Segundo os dirigentes do Musée du Quai Branly, a instituição é um "Museu Nacional dos outros". No entanto, nos debates que se sucederam à abertura do museu, representantes africanos reclamaram a devolução de objetos que pertenceriam a seus ancestrais. Para L'Estoile, afirmações como essa constituem questões com dimensões jurídicas, éticas e políticas complexas. São o mote para o problema da representação das populações nativas e o direito de propriedade sobre objetos de museus etnográficos.

A quem pertencem os objetos que estão nos museus? Ao patrimônio nacional inalienável ou aos grupos de origem dos objetos e restos mortais que constituem o acervo dos museus? E quem possui autoria e autoridade para falar sobre os "Outros" representados pelos objetos nestas instituições?
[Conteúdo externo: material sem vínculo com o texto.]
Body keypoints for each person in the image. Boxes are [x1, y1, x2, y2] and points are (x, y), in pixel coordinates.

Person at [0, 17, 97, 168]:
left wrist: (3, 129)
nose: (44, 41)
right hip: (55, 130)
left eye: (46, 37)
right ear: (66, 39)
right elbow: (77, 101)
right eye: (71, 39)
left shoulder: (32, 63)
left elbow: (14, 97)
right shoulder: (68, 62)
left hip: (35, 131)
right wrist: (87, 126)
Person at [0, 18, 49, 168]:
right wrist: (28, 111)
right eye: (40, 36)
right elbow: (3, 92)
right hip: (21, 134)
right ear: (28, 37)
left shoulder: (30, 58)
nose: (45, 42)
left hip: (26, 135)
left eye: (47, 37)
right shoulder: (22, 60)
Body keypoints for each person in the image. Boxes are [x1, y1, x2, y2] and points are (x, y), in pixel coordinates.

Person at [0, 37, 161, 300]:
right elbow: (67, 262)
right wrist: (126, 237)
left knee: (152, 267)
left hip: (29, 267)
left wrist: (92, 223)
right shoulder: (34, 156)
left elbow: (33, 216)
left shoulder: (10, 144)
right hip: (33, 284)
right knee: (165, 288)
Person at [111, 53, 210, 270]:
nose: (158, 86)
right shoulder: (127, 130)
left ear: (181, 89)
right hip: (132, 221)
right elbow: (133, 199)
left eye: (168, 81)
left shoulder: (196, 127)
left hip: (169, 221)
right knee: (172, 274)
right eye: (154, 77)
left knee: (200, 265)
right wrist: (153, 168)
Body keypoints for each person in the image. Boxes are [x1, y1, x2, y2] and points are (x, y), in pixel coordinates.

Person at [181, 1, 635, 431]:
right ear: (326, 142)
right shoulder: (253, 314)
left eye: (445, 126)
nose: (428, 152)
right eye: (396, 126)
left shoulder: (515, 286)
Partindo de uma miríade de exemplos, o autor aborda a ideologia de que a alma dos museus são seus objetos, que eles encarnam um "Nós" que representa a verdade sobre uma dada nação. Casos como o do Museo de Antropología mexicano, onde há a afirmação de uma identidade nacional ligada a tradições pré-hispânicas e em que militantes neo-astecas reivindicam a repatriação de plumárias que estão no Museu Etnográfico de Viena, e do pedido de devolução dos restos mortais de Saartje Baartman por Nelson Mandela são destacados por L'Estoile no livro.
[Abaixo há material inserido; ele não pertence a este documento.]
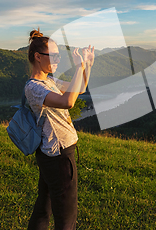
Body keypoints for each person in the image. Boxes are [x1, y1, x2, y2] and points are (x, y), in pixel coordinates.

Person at [25, 29, 94, 230]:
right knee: (66, 217)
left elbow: (78, 89)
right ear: (38, 57)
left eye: (58, 56)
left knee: (43, 206)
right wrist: (79, 65)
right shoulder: (35, 87)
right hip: (58, 156)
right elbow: (68, 102)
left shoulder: (49, 80)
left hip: (51, 154)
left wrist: (86, 66)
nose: (57, 60)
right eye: (53, 56)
Como mostra L'Estoile, as fronteiras entre quem são os "Outros" e quem é o "Nós" a assegurar as diferenças antes primitivas e agora "primeiras" tornam-se fluidas e transitórias com a participação ativa de comunidades indígenas na elaboração de seus próprios museus, como o Pequot Museum, ou em museus nacionais, como o National Museum of the American Indian, do Smithsonian Institute. O programa African Voices, do National Museum of National History, em Washington, dedicado à população africana e afro-americana, é outro destaque do livro no que concerne à crítica contemporânea feita pelas populações nativas, informadas pelo pós-colonialismo e pós-modernismo, aos modelos museográficos do passado (Capítulo 9).
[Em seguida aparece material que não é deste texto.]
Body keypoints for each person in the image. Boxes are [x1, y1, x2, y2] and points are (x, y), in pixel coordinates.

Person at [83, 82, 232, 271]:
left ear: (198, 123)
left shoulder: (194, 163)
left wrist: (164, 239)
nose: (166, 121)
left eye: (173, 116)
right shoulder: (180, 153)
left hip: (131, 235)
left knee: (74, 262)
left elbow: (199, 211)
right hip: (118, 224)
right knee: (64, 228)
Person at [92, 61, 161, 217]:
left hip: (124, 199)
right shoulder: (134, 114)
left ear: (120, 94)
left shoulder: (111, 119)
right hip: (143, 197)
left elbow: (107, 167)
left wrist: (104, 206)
Voltando à polêmica acerca dos arts premiers no Musée du Louvre em 2000, que gerou críticas pela tentativa de equivalência e aproximação entre o acervo do museu e as antigas peças do Musée de l'Homme, o autor questiona a invenção do termo arts premiers, perguntando-se por que não existe um "Museu de Belas-Artes dos Outros". Como construir comparáveis ou simetrizações possíveis? Quais as concepções nativas de estética em jogo? Um universalismo é possível? Para o historiador da arte Michael Baxandall e Jacques Kerchache, os arts premiers são trans-históricos e universais. Daí a polêmica e criticada opção no Quai Branly pela ausência de informações e por uma percepção presentista e sensorial que permitisse aos visitantes uma invenção cognitiva com base em uma captura iniciática (Capítulo 10). Teria o Quai Branly conseguido "fazer as pazes" com as marginalizadas populações imigrantes na França?

Frente ao mal-estar dos antropólogos e à perda da hegemonia do "gosto pelos outros", o autor nos deixa novas questões que desafiam os museus do futuro: a valorização da aura e autoria individual do artista nativo – como nos moldes de valoração ocidental – ou sua apresentação coletiva ligada a uma identidade étnica? Ênfase nos objetos ou nas narrativas? O que é mais representativo: objetos exóticos e "tradicionais" ou a produção contemporânea? Ênfase nas proximidades ou nas distâncias? Culturas ou ontologias?

Os antigos museus etnográficos, agora sob controle, crítica e voz ativa dos nativos, começam a se tornar museus das relações – mundos interligados, fóruns, e não mais templos, espaços de conversações. L'Estoile aposta em futuros museus não mais de Outros míticos estéticos ou científicos, mas que promovam duplos como o teatro artaudiano, enfatizando as relações que constituem os diversos lados da rede, entre pessoas e coisas que vivem ao mesmo tempo em mundos singulares e plurais, diferentes e iguais aos nossos.